Copy every line of the records below word for word, in order, with nothing added or left out.

━━ Data supplied ━━

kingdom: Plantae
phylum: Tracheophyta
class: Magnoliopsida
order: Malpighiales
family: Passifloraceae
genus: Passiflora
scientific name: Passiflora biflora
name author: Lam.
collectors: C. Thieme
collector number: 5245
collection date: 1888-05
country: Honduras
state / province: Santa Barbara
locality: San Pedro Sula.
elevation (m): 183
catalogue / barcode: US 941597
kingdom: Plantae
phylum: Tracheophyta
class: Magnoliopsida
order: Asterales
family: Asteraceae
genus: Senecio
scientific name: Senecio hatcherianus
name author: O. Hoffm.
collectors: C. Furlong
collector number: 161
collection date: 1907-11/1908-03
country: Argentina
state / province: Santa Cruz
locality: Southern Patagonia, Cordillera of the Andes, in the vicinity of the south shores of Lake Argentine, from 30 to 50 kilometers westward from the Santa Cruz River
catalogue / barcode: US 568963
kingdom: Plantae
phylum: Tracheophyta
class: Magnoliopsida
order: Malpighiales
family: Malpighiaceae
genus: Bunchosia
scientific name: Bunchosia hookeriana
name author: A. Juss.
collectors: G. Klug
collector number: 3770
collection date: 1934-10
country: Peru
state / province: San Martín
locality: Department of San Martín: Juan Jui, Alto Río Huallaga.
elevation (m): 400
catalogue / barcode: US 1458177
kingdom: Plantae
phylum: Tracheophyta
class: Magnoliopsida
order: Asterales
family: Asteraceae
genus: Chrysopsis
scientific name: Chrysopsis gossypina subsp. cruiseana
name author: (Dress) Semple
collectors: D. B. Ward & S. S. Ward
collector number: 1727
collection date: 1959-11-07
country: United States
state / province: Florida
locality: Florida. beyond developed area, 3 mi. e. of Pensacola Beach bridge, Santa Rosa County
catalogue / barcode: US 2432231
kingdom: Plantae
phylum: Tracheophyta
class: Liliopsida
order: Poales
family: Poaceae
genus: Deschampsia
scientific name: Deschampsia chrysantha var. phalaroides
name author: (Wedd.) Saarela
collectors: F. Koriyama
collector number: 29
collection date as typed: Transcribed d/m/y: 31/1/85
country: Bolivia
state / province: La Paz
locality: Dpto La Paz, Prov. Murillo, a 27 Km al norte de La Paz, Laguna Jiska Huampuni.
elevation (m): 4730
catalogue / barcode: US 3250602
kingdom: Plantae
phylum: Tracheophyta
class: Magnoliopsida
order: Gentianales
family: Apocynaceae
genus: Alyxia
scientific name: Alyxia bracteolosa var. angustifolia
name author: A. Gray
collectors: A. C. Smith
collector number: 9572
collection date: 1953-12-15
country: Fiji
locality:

━━━

### Exercise response
kingdom: Plantae
phylum: Tracheophyta
class: Magnoliopsida
order: Malpighiales
family: Passifloraceae
genus: Passiflora
scientific name: Passiflora biflora
name author: Lam.
collectors: C. Thieme
collector number: 5245
collection date: 1888-05
country: Honduras
state / province: Santa Barbara
locality: San Pedro Sula.
elevation (m): 183
catalogue / barcode: US 941597
kingdom: Plantae
phylum: Tracheophyta
class: Magnoliopsida
order: Asterales
family: Asteraceae
genus: Senecio
scientific name: Senecio hatcherianus
name author: O. Hoffm.
collectors: C. Furlong
collector number: 161
collection date: 1907-11/1908-03
country: Argentina
state / province: Santa Cruz
locality: Southern Patagonia, Cordillera of the Andes, in the vicinity of the south shores of Lake Argentine, from 30 to 50 kilometers westward from the Santa Cruz River
catalogue / barcode: US 568963
kingdom: Plantae
phylum: Tracheophyta
class: Magnoliopsida
order: Malpighiales
family: Malpighiaceae
genus: Bunchosia
scientific name: Bunchosia hookeriana
name author: A. Juss.
collectors: G. Klug
collector number: 3770
collection date: 1934-10
country: Peru
state / province: San Martín
locality: Department of San Martín: Juan Jui, Alto Río Huallaga.
elevation (m): 400
catalogue / barcode: US 1458177
kingdom: Plantae
phylum: Tracheophyta
class: Magnoliopsida
order: Asterales
family: Asteraceae
genus: Chrysopsis
scientific name: Chrysopsis gossypina subsp. cruiseana
name author: (Dress) Semple
collectors: D. B. Ward & S. S. Ward
collector number: 1727
collection date: 1959-11-07
country: United States
state / province: Florida
locality: Florida. beyond developed area, 3 mi. e. of Pensacola Beach bridge, Santa Rosa County
catalogue / barcode: US 2432231
kingdom: Plantae
phylum: Tracheophyta
class: Liliopsida
order: Poales
family: Poaceae
genus: Deschampsia
scientific name: Deschampsia chrysantha var. phalaroides
name author: (Wedd.) Saarela
collectors: F. Koriyama
collector number: 29
collection date as typed: Transcribed d/m/y: 31/1/85
country: Bolivia
state / province: La Paz
locality: Dpto La Paz, Prov. Murillo, a 27 Km al norte de La Paz, Laguna Jiska Huampuni.
elevation (m): 4730
catalogue / barcode: US 3250602
kingdom: Plantae
phylum: Tracheophyta
class: Magnoliopsida
order: Gentianales
family: Apocynaceae
genus: Alyxia
scientific name: Alyxia bracteolosa var. angustifolia
name author: A. Gray
collectors: A. C. Smith
collector number: 9572
collection date: 1953-12-15
country: Fiji
locality:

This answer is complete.